Is there a way to parametrize a line and a circle in the complex plane [by $z = z(t)$], to show that under the inversion function $f(z) = 1/z$, a line is mapped either to a line or a circle, and a circle is mapped either to a line or a circle?
This is simple in the case of translations or dilations: For example, parametrizing a circle by $z(t) = z_0 + Re^{it}$, under the dilation $f(z) = az$, $f[z(t)] = az_0 + aRe^{it}$, which is still the parametrization of a circle.

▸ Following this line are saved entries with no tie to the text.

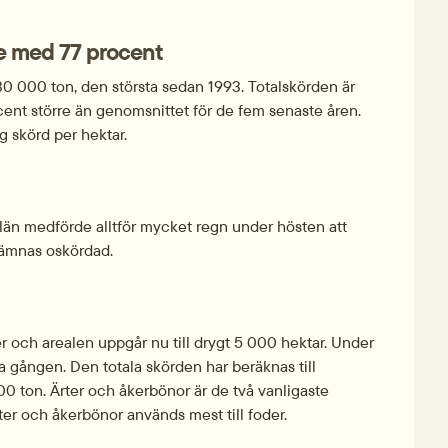
de med 77 procent
30 000 ton, den största sedan 1993. Totalskörden är 
cent större än genomsnittet för de fem senaste åren. 
 skörd per hektar.
län medförde alltför mycket regn under hösten att 
lämnas oskördad.
r och arealen uppgår nu till drygt 5 000 hektar. Under 
a gången. Den totala skörden har beräknas till 
00 ton. Ärter och åkerbönor är de två vanligaste 
ter och åkerbönor används mest till foder.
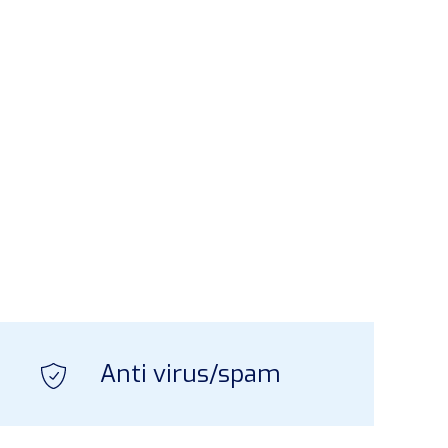
Anti virus/spam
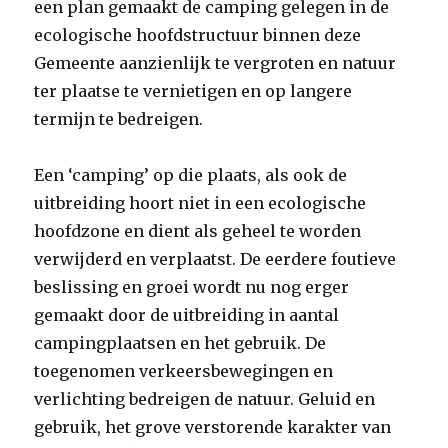
een plan gemaakt de camping gelegen in de
ecologische hoofdstructuur binnen deze
Gemeente aanzienlijk te vergroten en natuur
ter plaatse te vernietigen en op langere
termijn te bedreigen.
Een ‘camping’ op die plaats, als ook de
uitbreiding hoort niet in een ecologische
hoofdzone en dient als geheel te worden
verwijderd en verplaatst. De eerdere foutieve
beslissing en groei wordt nu nog erger
gemaakt door de uitbreiding in aantal
campingplaatsen en het gebruik. De
toegenomen verkeersbewegingen en
verlichting bedreigen de natuur. Geluid en
gebruik, het grove verstorende karakter van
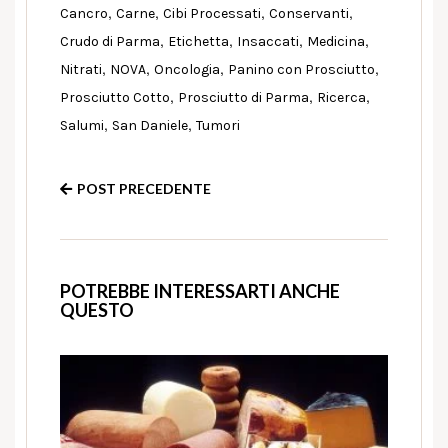
,
,
,
,
Cancro
Carne
Cibi Processati
Conservanti
,
,
,
,
Crudo di Parma
Etichetta
Insaccati
Medicina
,
,
,
,
Nitrati
NOVA
Oncologia
Panino con Prosciutto
,
,
,
Prosciutto Cotto
Prosciutto di Parma
Ricerca
,
,
Salumi
San Daniele
Tumori
POST PRECEDENTE
POTREBBE INTERESSARTI ANCHE
QUESTO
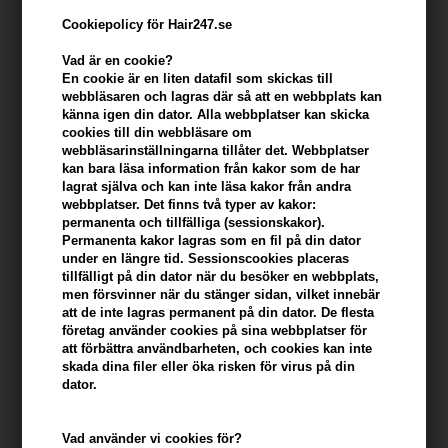
Cookiepolicy för Hair247.se
Vad är en cookie?
En cookie är en liten datafil som skickas till
webbläsaren och lagras där så att en webbplats kan
känna igen din dator. Alla webbplatser kan skicka
cookies till din webbläsare om
webbläsarinställningarna tillåter det. Webbplatser
kan bara läsa information från kakor som de har
lagrat själva och kan inte läsa kakor från andra
webbplatser. Det finns två typer av kakor:
Id Hair Curly Xclusive Moisturising Conditioner
permanenta och tillfälliga (sessionskakor).
1000ml
Permanenta kakor lagras som en fil på din dator
under en längre tid. Sessionscookies placeras
Varumärken
»
IdHAIR
»
Id Hair Curly Xclusive
Brand:
Id Hair Curly Xclusive
tillfälligt på din dator när du besöker en webbplats,
564,00
SEK
men försvinner när du stänger sidan, vilket innebär
att de inte lagras permanent på din dator. De flesta
företag använder cookies på sina webbplatser för
att förbättra användbarheten, och cookies kan inte
-
+
skada dina filer eller öka risken för virus på din
dator.
I lager
- Leveranstid: 2-3 arbetsdagar
Vad använder vi cookies för?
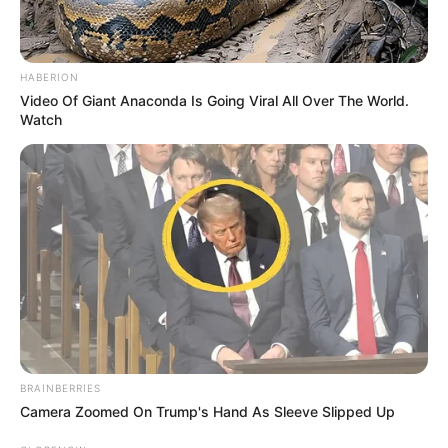
TEMAS DESTACADOS
CORTES DE LUZ EN BOLÍVAR
HABERION
EL CARMEN DE BOLÍVAR
DUMEK TURBAY
Video Of Giant Anaconda Is Going Viral All Over The World.
ALCALDÍA DE CARTAGENA
YAMIL ARANA
Watch
FEMINICIDIO
BRAINBERRIES
Camera Zoomed On Trump's Hand As Sleeve Slipped Up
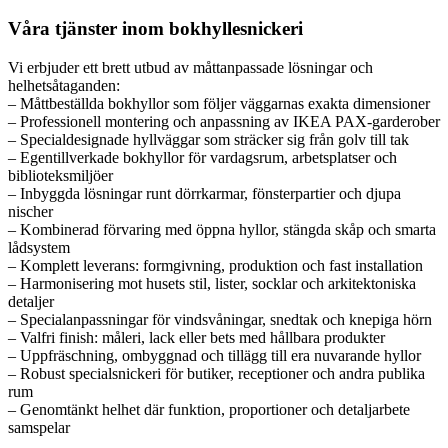
Våra tjänster inom bokhyllesnickeri
Vi erbjuder ett brett utbud av måttanpassade lösningar och
helhetsåtaganden:
– Måttbeställda bokhyllor som följer väggarnas exakta dimensioner
– Professionell montering och anpassning av IKEA PAX-garderober
– Specialdesignade hyllväggar som sträcker sig från golv till tak
– Egentillverkade bokhyllor för vardagsrum, arbetsplatser och
biblioteksmiljöer
– Inbyggda lösningar runt dörrkarmar, fönsterpartier och djupa
nischer
– Kombinerad förvaring med öppna hyllor, stängda skåp och smarta
lådsystem
– Komplett leverans: formgivning, produktion och fast installation
– Harmonisering mot husets stil, lister, socklar och arkitektoniska
detaljer
– Specialanpassningar för vindsvåningar, snedtak och knepiga hörn
– Valfri finish: måleri, lack eller bets med hållbara produkter
– Uppfräschning, ombyggnad och tillägg till era nuvarande hyllor
– Robust specialsnickeri för butiker, receptioner och andra publika
rum
– Genomtänkt helhet där funktion, proportioner och detaljarbete
samspelar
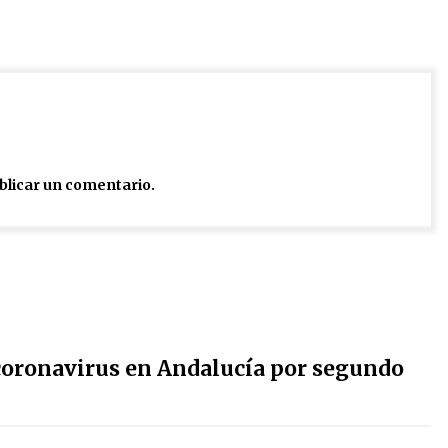
blicar un comentario.
coronavirus en Andalucía por segundo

Yes, but it won't be easy, because a line parameterized by $$ L(t) = a + bt $$ will map to a circle that's parameterized by $$ C(s) = z_0 + Re^{is} $$ where $s$ and $t$ are related by some relatively complicated function. In particular, the relationship between $t$ and $s$ is certainly not linear, for the line is traversed once as $t$ ranges over the real line, while the circle is traversed infinitely often as $t$ ranges over the real line. So that map that expresses $s$ as a function of $t$ must take the whole real line to something like the interval $-\pi < s < \pi$.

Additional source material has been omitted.